Pour parler de la ville et de la campagne, du rapport de l’Homme à la terre, cette expérience me semble un bon atout. D’autant plus que je suis passé en quelques jours de mon lopin de terre communautaire à la métropole parisienne en passant par deux capitales asiatiques : Kuala Lumpur et Bangkok. Le contraste est saisissant, presque terrifiant.
Loin de retracer en détail ces deux semaines, j’aimerais insister sur les sentiments et les premières pensées qui ont empli un jeune ingénieur en génie urbain lorsque, après s’être habitué au rythme du soleil, il retrouve la rigueur de la ville dense…
J’ai vu pour la première fois les voitures comme des boîtes de conserves. Comparaison bien connue, entre lire et voir il y a une différence. En Asie, la voiture est un peu plus que reine. La majorité des structures urbaines est conçue pour un transport automobile. Tel un cristal dont la forme et la couleur sont définies par l’arrangement spatial de ses éléments, la voiture structure la forme de l’urbain. Alors dans ce paysage nocturne et métallique, je me suis surpris à pleurer pour mes arbres.
Intérieurement évidemment… nous sommes en ville et il serait mal vu d’exprimer ses émotions. Loin d’être une prison de l’âme, la ville influe cependant sur le moral, les libertés et le bien être. Je m’explique.

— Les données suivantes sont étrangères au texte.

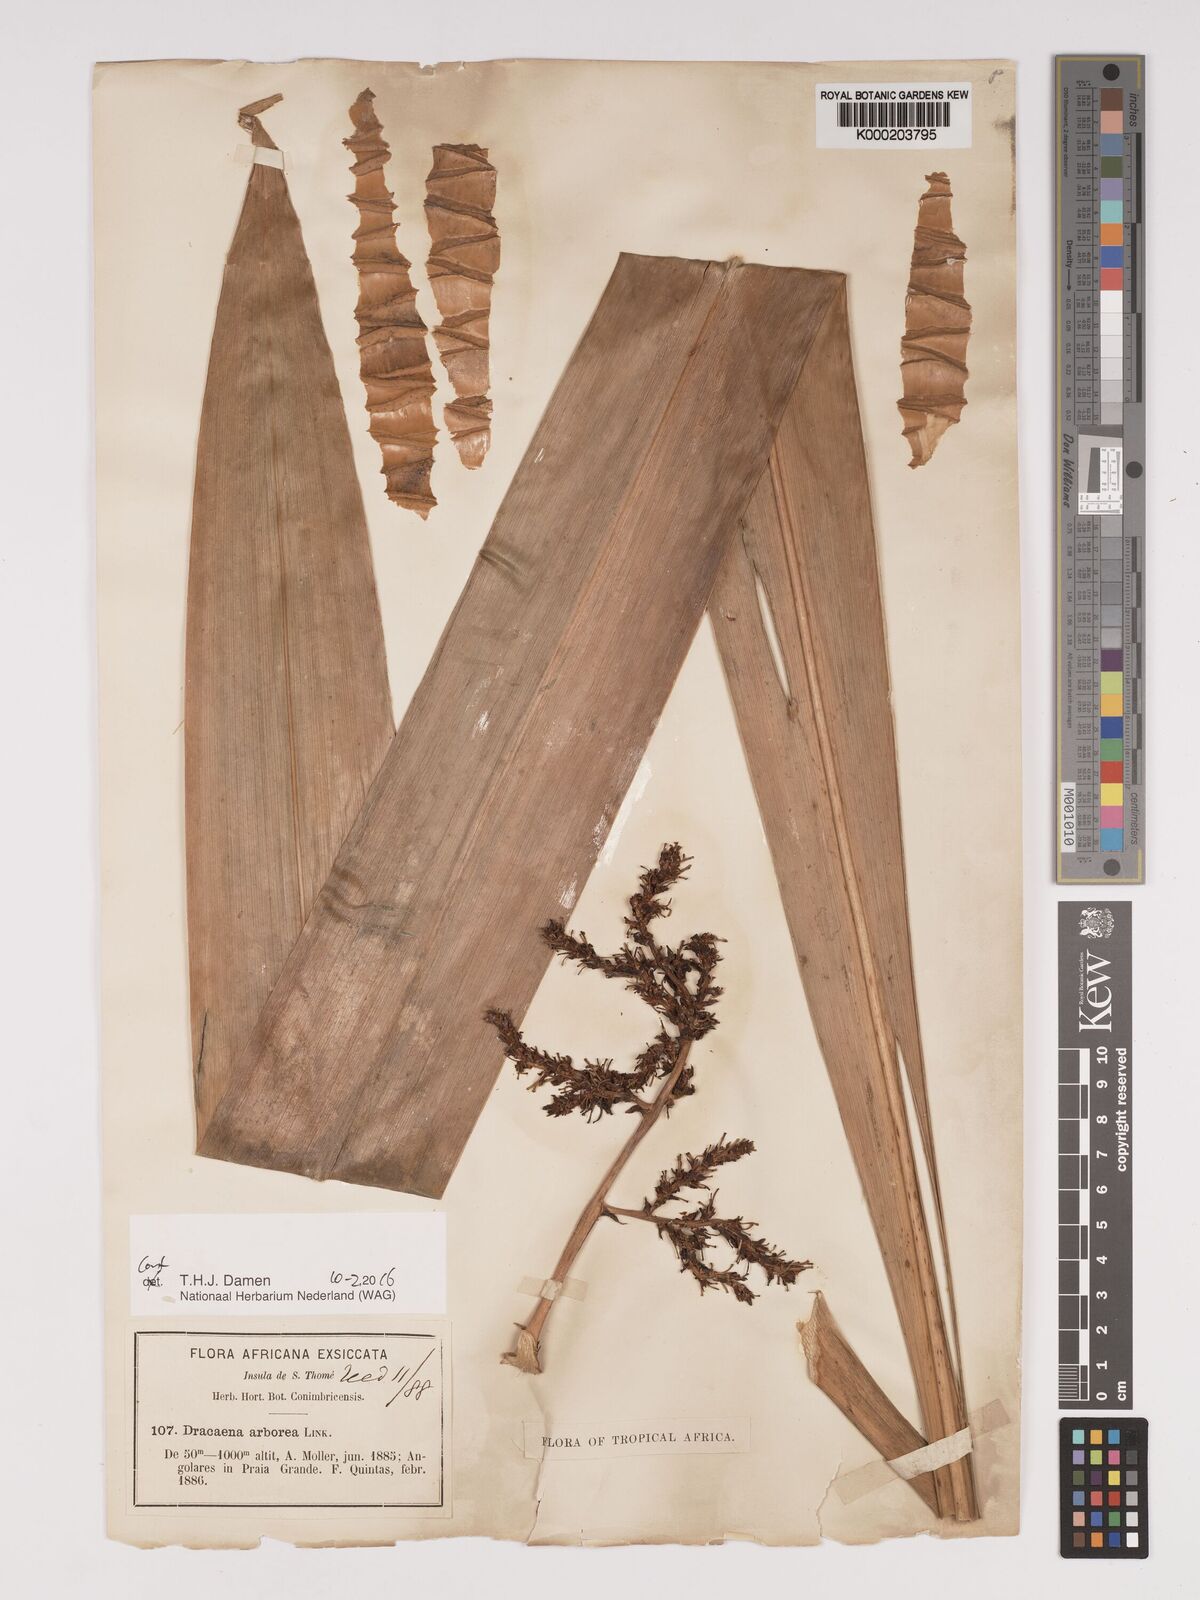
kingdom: Plantae
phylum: Tracheophyta
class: Liliopsida
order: Asparagales
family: Asparagaceae
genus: Dracaena
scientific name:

La ville n’est pas seulement une concentration d’hommes sur un territoire bétonné. Elle est également l’acceptation d’un mode de vie qui va beaucoup plus loin que le simple loyer à payer. Pour être urbain, il faut accepter la transformation d’une relation qualitative au monde en relation quantitative. Le temps est découpé, la valeur des choses étalonnée, la légitimité d’exister et d’être quelque part dépend de la fonction que vous occupez. Il n’y a pas de place à l’inutile. Même dans la flânerie.
Je vous vois venir, me qualifiant gentiment d’extrémiste idéaliste ou de rêveur anticonformiste. Le monde est tel qu’il est et on a toujours fait comme ça. L’argent est partout. On est trop nombreux pour vivre à un rythme humain. Et si quelqu’un ne travaille pas, c’est qu’il est feignant. Mais pour la première fois de ma vie, j’ai ressenti à quel point le modèle de société dans lequel nous baignons est imposé. Non par la force, mais par l’illusion du choix et la dépréciation de ce qui n’est pas « urbain », donc moderne.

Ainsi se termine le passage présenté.